Decomposition of trace zero real matrix with purely imaginary eigenvalues I would like to prove that for a matrix $A\in sl(2,\mathbb{R})$, i.e. a real matrix with $\text{tr}(A)=0$, if the eigenvalues of $A$ are $\pm i\alpha$, for $\alpha\in \mathbb{R}$, then there is a real matrix $M$ with $\det(M)>0$ and
$$
MAM^{-1}=\alpha J
$$
where $J=\begin{pmatrix}0&1\\-1&0\end{pmatrix}$.
It seems like it should be easy, but I am having some difficulty proving it by hand. I am wondering if there is a more abstract solution (I don't know any Lie theory). Thanks for any help!
 A: You cannot prove it because it is false. Consider $A=J^T$ and $\alpha=1$.
The equation $MJ^TM^{-1}=J$ implies that $MJ^T=JM$, or, using coordinates,
$$
\pmatrix{b&-a\\ d&-c}
=\pmatrix{a&b\\ c&d}\pmatrix{0&-1\\ 1&0}
=\pmatrix{0&1\\ -1&0}\pmatrix{a&b\\ c&d}
=\pmatrix{c&d\\ -a&-b}.
$$
Hence $b=c,\,a=-d$ and $\det(M)=ad-bc=-a^2-b^2\le0$.
The statement is true, however, if $\alpha\ne0$ and one can pick the sign of $\alpha$ at will. In other words, one can pick a real matrix $M$ with positive determinant such that $MAM^{-1}=\beta J$ for some $\beta\in\{-\alpha ,\alpha\}$.

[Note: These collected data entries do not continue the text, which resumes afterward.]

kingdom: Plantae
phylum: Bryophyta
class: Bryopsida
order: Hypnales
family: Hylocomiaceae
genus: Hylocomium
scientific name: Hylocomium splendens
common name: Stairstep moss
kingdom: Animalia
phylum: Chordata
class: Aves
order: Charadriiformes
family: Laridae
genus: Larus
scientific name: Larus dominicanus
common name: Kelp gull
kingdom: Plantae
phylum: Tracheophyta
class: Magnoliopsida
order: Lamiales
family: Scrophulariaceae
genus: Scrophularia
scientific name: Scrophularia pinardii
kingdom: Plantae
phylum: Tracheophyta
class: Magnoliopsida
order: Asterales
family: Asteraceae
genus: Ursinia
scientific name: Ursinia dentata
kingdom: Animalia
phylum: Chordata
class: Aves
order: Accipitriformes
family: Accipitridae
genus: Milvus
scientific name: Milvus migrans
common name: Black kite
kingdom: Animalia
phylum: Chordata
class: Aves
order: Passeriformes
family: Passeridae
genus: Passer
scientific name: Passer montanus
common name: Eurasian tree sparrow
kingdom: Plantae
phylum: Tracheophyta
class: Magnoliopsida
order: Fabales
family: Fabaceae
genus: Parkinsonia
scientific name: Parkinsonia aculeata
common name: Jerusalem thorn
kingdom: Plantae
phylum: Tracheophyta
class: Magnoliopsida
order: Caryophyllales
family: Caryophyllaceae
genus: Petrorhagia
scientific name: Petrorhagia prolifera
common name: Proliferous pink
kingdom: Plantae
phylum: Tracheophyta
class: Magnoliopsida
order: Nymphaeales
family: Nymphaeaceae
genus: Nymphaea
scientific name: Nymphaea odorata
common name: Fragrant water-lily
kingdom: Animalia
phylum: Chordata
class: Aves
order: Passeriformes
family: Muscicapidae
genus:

Presumably $\alpha$ is nonzero, otherwise the statement is false when $A$ is a nilpotent Jordan block. When $\alpha$ is indeed nonzero, both $A$ and $\alpha J$ have the same spectrum consisting of two distinct complex eigenvalues. Therefore they are similar over $\mathbb C$ (because they are both similar to $\operatorname{diag}(i\alpha,-i\alpha)$). However, two matrices that are similar over an extension field must be similar over the ground field (because they must have the same rational canonical form). Therefore $A$ is similar to $\alpha J$ over $\mathbb R$. That is, there exists some real invertible matrix $P$ such that $PAP^{-1}=\alpha J$. Now, if $\det P>0$, we can pick $M=P$ and $\beta=\alpha$. If $\det P<0$, we can pick $M=\pmatrix{1&0\\ 0&-1}P$ and $\beta=-\alpha$.
The sign of $\beta$ is uniquely determined by $A$. That is, if $MAM^{-1}=\beta J\ne0$, you cannot find another real matrix $M_1$ with positive determinant such that $M_1AM_1^{-1}=-\beta J$, because, as shown in the above, $-J=J^T$ is not similar to $J$ via a change-of-basis matrix with positive determinant.